In Loco Parentis?

I’ll be teaching today, 29th Feb 2012. I love my job, my children, and my homelife. We’ll be learning to sew and quilt. We’ll be doing maths and English and stuff as well, but I want my children to know the basics, to know where things come from, how they are made, what they are for and why we have them. I want them to respect the effort put in to the clothes that they wear and the people who made them.

In short, I want my class to know the things I teach my son. I care for them the way I care for my son. I love my son, in ways that I could never explain – he is my son after all! But when those children are with me, and he is with his teacher, he is her responsibility and they are mine.

A lot of the ways of doing things are being lost in Britain. Half my children have never sewn, most have never made bread or baked in any way. That isn’t what I want for my son, why would I want it for my class?

In Loco Parentis. As though they were my own.

8 Comments

Filed under Feb 29th Blogs

8 Responses to In Loco Parentis?

  1. Derek Wingrove

    I couldn’t agree more. I am a teacher also, and there seems to be an increasing amount of skills and knowledge that are being passed to us to teach their children. In fact many do not want to seem to be involved in the education of their children at all! I probably over compensate and end up spending too much time with my own children, ensuring they have the skills that they will need to become active adults in a global community.

  2. Sway

    This is a lovely sentiment and inspiring for myself with my class!

  3. Sarah Stones

    A superb post and one I not only whole heartedly agree with but one that I also actively implement on my days at school. I currently work part-time and when I’m at work I care for my class as if they were my own and want them to reach their full potential and develop as the future adults of our world.
    I’ll be teaching on February 29th and am looking forward to it.

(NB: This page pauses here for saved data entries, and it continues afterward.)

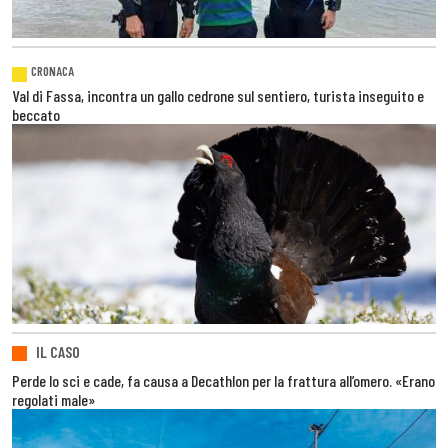
CRONACA
Val di Fassa, incontra un gallo cedrone sul sentiero, turista inseguito e
beccato
IL CASO
Perde lo sci e cade, fa causa a Decathlon per la frattura all’omero. «Erano
regolati male»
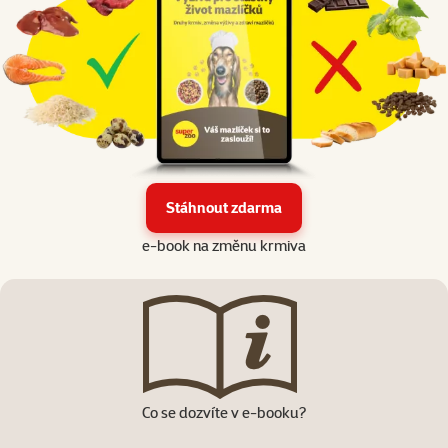
Stáhnout zdarma
e-book na změnu krmiva
Co se dozvíte v e-booku?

  4. Great post, really captures how I feel about teaching. One of my colleagues retires tomorrow and I’ve spent the evening creating a mock-up newspaper in her honour. Despite media spin, teachers matter. And good teachers shouldn’t be allowed to walk out that door without knowing their life’s work was meant something. As though they were our own. And appreciating our own too x

  5. Mo Andrews

    A truly inspired post. I wish my son was in your care every day… I wish you were a teacher in my school. Keep on sewing, keep on baking and keep on Nurturing x

  6. Ciara

    Beautiful words, captures exactly how I feel about the children in the school that I work. For some children that sense of being looked after and cared for will only be experienced at school with teachers such as yourself. Well Done!

  7. Amanda Beardsley

    I’m a TA working with Yr6, my daughter is also in that year, my son in Yr3. I too think its important to show all children that you do actually care about them, that you’re not just there for your own, but for the class & the school. Children are special & I like to think I make them feel that way.

  8. I don’t have any children, strictly speaking I don’t have a class either! But as a substitute teacher I try to look at each child in the same way. Especially as a sub because I know that for younger children, SEN children a change in teacher even for one day can be upsetting. Care for children you care for the world, care for the world and you care for our future! Thank you for this great post.